Et d’ajouter : «Nos agents sont aussi très sollicités sur des démarches qui relèvent de la préfecture. L’État devrait veiller à ce que les France services ne soient pas ainsi détournées de leur objet et abonder significativement la part de son subventionnement ».
 

Renforcer les moyens pour recruter

Le budget de la France services de Rezé est de 165 000 € (hors bâtiment et maintenance informatique), avec 100 000 € incombant à la ville et 40 000 € à l’État, auxquels s’ajoutent 25 000 € toujours de l’État, fléchés sur la prise en charge du poste de conseiller numérique. Pour soutenir ces structures en difficulté, la Cour des comptes préconise une subvention forfaitaire supplémentaire.

Malgré ces différents obstacles, l’élu reste optimiste sur l’avenir de la structure s’appuyant sur le constat que les habitants, qui ont participé au choix du nom – la Maison des services – et à son aménagement, se sont appropriés l’espace.
 

Déploiement et avenir des France Services
En 2024, on dénombre plus de 2 840 France services (antennes comprises) réparties sur le territoire, 100 % se situant à moins de 30 minutes de transport pour les usagers, selon l’État.
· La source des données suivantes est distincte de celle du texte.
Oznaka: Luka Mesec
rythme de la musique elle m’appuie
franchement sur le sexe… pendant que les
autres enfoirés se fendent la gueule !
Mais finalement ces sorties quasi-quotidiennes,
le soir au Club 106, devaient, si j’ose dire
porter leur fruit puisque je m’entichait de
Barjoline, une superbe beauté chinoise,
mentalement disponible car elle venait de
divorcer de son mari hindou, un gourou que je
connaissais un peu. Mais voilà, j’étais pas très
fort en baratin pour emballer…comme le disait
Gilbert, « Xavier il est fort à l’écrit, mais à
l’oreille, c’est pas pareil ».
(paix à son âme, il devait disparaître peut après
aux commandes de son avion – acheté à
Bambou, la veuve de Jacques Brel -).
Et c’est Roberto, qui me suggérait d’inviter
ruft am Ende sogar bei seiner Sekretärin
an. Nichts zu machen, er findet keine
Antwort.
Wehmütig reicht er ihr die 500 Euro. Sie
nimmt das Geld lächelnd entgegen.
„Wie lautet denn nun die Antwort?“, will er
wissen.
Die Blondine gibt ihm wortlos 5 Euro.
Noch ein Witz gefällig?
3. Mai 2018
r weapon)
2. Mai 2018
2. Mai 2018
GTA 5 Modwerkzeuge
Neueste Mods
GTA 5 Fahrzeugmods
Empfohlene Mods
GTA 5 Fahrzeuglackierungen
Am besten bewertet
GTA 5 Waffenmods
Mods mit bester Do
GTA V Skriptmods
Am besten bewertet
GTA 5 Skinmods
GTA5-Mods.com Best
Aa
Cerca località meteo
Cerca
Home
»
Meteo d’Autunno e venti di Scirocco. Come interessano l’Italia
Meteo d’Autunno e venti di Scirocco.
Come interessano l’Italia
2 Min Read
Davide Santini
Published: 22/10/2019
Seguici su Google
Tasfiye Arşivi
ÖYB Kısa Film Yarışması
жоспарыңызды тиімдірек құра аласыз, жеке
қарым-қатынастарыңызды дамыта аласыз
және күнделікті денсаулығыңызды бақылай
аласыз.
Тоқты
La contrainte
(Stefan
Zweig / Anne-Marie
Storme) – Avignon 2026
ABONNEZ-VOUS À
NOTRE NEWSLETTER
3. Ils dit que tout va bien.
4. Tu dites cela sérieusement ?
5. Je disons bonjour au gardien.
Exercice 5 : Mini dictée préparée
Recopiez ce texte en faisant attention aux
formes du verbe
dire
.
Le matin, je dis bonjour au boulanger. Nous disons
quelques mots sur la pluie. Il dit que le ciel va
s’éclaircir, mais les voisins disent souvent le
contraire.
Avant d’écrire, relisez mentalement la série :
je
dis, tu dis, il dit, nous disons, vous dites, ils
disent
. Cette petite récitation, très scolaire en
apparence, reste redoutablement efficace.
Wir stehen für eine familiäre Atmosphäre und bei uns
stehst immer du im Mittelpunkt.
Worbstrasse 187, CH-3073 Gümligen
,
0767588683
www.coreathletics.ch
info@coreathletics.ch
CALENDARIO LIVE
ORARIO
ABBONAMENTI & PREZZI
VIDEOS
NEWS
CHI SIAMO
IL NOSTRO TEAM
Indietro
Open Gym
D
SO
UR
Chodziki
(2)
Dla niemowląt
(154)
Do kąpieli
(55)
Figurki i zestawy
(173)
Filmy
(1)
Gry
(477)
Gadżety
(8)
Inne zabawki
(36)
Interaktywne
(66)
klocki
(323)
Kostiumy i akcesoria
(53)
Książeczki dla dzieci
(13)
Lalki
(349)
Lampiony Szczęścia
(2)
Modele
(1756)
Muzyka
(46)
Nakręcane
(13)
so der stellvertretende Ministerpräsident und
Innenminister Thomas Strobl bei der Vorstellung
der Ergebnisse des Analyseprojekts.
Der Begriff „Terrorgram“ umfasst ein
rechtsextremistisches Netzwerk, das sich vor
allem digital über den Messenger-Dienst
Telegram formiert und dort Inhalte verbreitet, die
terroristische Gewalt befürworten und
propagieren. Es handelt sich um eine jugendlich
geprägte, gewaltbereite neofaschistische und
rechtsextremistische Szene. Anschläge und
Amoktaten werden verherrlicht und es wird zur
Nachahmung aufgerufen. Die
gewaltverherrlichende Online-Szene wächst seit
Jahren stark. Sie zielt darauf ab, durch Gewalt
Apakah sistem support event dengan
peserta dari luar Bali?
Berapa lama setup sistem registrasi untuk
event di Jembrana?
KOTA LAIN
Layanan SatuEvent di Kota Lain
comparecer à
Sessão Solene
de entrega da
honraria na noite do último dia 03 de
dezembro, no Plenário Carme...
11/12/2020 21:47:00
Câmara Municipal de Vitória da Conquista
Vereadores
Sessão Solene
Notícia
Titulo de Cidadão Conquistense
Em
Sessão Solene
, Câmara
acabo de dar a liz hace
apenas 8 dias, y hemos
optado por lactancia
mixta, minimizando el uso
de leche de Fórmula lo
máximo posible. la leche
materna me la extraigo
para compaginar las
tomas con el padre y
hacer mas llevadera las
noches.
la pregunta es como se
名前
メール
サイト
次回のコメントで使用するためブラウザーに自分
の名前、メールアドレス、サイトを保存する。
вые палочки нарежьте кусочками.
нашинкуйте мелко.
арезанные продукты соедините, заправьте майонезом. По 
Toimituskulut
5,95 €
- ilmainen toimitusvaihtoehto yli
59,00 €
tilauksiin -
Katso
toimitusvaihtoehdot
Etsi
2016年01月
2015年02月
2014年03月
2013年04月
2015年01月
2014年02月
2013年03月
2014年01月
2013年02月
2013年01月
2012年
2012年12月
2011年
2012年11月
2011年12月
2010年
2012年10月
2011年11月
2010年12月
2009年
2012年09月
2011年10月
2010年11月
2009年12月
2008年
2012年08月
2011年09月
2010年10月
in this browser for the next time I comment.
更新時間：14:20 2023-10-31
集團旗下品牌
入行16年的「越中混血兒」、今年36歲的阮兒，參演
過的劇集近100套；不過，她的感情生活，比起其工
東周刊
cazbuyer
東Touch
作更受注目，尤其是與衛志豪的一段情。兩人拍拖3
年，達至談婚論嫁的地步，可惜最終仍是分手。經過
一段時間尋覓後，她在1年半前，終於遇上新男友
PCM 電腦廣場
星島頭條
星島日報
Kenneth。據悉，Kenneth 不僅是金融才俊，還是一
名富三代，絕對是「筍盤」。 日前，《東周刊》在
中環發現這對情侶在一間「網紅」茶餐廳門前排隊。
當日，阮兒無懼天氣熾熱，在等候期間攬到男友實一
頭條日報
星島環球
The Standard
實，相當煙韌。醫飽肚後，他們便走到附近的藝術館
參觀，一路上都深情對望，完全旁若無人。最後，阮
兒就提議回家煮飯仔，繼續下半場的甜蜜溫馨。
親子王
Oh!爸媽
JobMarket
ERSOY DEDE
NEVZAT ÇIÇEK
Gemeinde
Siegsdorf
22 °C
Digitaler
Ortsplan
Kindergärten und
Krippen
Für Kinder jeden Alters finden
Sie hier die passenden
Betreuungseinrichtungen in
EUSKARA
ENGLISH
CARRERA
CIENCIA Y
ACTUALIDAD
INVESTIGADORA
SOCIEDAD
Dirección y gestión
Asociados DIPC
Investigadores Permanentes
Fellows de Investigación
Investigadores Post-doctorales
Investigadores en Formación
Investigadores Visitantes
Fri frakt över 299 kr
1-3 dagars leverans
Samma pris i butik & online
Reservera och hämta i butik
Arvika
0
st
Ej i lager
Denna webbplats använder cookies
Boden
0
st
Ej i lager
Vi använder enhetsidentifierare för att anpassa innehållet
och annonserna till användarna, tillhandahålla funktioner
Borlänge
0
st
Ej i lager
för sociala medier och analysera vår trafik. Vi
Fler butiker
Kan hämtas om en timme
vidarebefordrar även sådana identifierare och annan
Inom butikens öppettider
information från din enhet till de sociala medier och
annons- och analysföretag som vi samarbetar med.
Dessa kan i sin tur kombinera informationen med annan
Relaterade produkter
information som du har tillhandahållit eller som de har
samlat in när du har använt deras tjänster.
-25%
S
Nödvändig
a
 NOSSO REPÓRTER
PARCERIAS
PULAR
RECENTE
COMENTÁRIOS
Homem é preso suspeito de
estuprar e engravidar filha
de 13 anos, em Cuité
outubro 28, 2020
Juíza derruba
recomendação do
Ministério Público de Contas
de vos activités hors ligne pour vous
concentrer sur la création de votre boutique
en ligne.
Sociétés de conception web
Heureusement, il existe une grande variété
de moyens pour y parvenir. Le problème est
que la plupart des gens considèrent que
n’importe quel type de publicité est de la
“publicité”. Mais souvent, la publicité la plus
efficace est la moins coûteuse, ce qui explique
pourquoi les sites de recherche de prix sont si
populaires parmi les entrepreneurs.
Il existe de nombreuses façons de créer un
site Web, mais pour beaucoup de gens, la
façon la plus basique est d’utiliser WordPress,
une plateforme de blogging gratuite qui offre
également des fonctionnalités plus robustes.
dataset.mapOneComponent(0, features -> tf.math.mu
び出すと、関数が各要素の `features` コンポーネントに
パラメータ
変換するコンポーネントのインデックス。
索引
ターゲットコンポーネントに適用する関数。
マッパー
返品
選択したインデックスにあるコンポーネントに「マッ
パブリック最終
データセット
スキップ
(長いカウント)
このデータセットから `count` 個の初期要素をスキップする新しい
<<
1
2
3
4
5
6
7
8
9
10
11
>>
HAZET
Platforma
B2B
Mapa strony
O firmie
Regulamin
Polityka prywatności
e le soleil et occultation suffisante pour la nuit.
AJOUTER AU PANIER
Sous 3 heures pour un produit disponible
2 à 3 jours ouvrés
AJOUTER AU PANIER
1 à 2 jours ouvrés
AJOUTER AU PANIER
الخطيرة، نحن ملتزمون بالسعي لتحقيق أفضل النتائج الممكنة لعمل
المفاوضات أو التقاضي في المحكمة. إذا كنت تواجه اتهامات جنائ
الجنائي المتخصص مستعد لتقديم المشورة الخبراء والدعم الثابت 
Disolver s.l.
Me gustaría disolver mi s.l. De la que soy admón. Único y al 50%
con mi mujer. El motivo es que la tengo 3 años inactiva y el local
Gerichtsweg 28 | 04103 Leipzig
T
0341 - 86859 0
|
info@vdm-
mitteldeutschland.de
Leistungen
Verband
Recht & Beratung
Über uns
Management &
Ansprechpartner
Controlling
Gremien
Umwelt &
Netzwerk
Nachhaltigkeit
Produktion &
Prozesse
Ces espaces sont portés par l’Agence nationale de la cohésion des territoires (ANCT). Le gouvernement Attal avait affiché l’ambition d’atteindre 3 000 espaces France services d’ici à 2027.
Le coût du programme est évalué par la Cour des comptes à «environ 350 millions d'euros » pour 2024. L’État supporte en moyenne, selon les porteurs de projet, un tiers de ce coût. www.ccomptes.fr (rubrique «Publications »).